In the above code the array data i still owned by the Eigen array. The data should not be deleted. The delete[] method only deletes the array of pointers.

Using Eigen with other libraries

If you have a library that has functions that take two-dimensional C++ arrays as input you need to perform some additional steps to convert Eigen arrays to a 2D C++ array. It is not possible to just pass the Eigen data pointer to the function. First, we neeed to create a 2D array of pointers to the raw data. It is a pointer to this array that will be passed to the function. An example of this is shown in the code below:

#include <Eigen/Dense>
#include <iostream>

void foo(double** data, int rows, int cols)
{
   for (int i = 0; i < rows; i++)
   {
      for (int j = 0; j < cols; j++)
            std::cout << data[i][j] << " ";
      std::cout << "\n";
   }
}

int main()
{
   Eigen::MatrixXd A(10, 10);
   A.setRandom();

   double* data = A.data();
   double** data2D = new double*[A.rows()];

   for (int i = 0; i < A.rows(); i++)
      data2D[i] = A.row(i).data();

   foo(data2D, A.rows(), A.cols());

   delete[] data2D;
}
Try example

If you get warnings about buffer overruns in the line data2D[i] = A.row(i).data(); you can tell the compiler to ignore the warning by adding the following line before the line:

data2D[i] = const_cast<double*>(A.row(i).data());

This will tell the compiler that the data is not modified in the function. If it is modified in the function you need to remove this cast.
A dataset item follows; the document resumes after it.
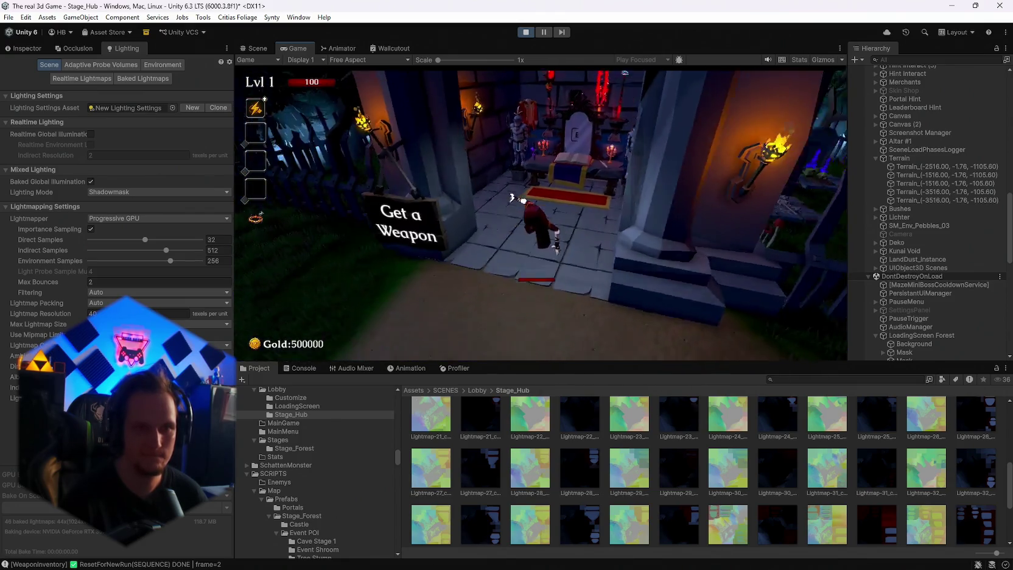
key(w)
key(e)
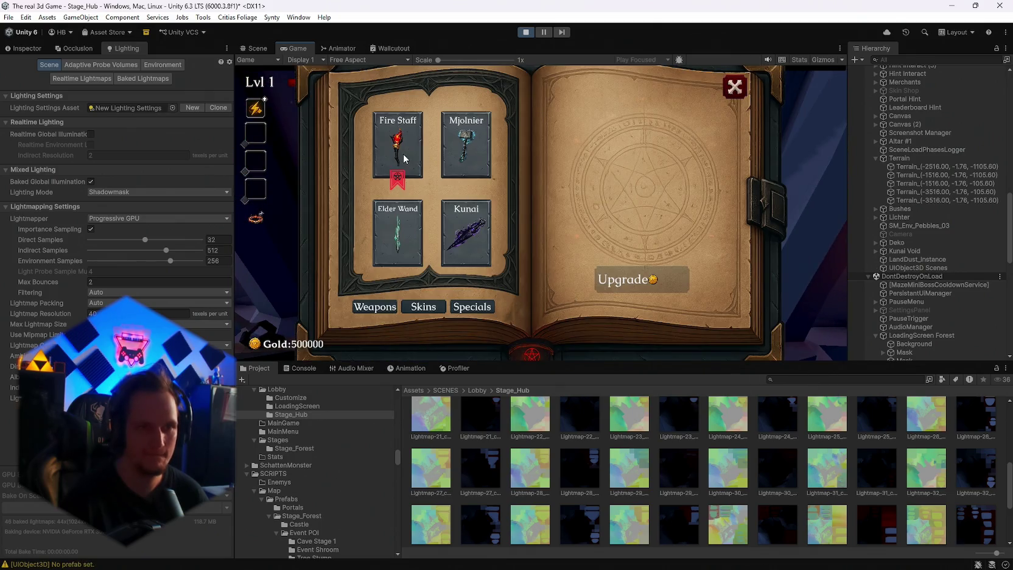
click(720, 90)
key(s)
Using Eigen in Parallel Applications

Eigen is mainly an array library providing efficient array and vector data types. However, it will take advantage of underlying linear algebra libraries if available. The underlying array storage is often C++ array, which can be accessed through the .data() method providing ways of interfacing with other libraries. Some of the operations in the library can also use OpenMP for parallelization. In the following sections we will look at how to use Eigen in parallel applications.

Eigen and OpenMP applications

Eigen support parallelization in several ways. Some of the operations in Eigen use OpenMP for parallelization. According to the Eigen documentation the following operations uses OpenMP:

  • general dense matrix - matrix products

  • PartialPivLU

  • row-major-sparse * dense vector/matrix products

  • ConjugateGradient with Lower|Upper as the UpLo template parameter.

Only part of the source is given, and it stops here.